**PROBLEM DETAILS**
Scan the material below for the string "appels". Report every line that has it.

━━━

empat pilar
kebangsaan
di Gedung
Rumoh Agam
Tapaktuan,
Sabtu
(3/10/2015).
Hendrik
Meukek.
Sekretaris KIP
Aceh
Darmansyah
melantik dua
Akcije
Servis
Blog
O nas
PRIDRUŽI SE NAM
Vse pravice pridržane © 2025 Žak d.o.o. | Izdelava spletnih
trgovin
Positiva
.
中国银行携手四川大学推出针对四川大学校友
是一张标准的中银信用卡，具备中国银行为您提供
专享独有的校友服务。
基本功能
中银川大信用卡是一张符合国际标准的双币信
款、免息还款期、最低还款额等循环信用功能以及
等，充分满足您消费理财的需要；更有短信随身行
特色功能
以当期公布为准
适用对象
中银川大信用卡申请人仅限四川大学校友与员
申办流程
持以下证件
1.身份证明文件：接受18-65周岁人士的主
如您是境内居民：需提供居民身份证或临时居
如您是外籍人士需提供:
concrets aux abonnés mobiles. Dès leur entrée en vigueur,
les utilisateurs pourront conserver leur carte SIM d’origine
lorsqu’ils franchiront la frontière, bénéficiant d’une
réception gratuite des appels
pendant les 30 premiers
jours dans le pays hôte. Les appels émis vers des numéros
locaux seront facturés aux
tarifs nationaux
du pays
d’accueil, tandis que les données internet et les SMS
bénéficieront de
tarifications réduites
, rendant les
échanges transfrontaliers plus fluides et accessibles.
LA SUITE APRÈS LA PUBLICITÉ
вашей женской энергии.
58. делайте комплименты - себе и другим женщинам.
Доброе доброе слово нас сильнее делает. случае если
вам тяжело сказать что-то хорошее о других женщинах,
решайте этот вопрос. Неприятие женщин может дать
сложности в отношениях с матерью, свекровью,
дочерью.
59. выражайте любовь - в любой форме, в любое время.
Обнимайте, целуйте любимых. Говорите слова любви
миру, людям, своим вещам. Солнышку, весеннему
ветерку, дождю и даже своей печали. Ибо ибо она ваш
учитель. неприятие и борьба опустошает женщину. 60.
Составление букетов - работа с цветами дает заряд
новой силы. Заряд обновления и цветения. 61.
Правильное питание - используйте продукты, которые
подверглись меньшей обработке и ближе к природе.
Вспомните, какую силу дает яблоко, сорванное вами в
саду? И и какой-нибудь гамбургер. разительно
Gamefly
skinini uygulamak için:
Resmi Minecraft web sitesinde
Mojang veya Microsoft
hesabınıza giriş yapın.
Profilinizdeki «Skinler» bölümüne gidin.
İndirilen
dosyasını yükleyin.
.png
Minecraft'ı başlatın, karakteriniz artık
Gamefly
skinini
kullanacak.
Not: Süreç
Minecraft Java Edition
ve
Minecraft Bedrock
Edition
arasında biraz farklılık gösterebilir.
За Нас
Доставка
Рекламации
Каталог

━━━

**EXPECTED ANSWER**
réception gratuite des appels
jours dans le pays hôte. Les appels émis vers des numéros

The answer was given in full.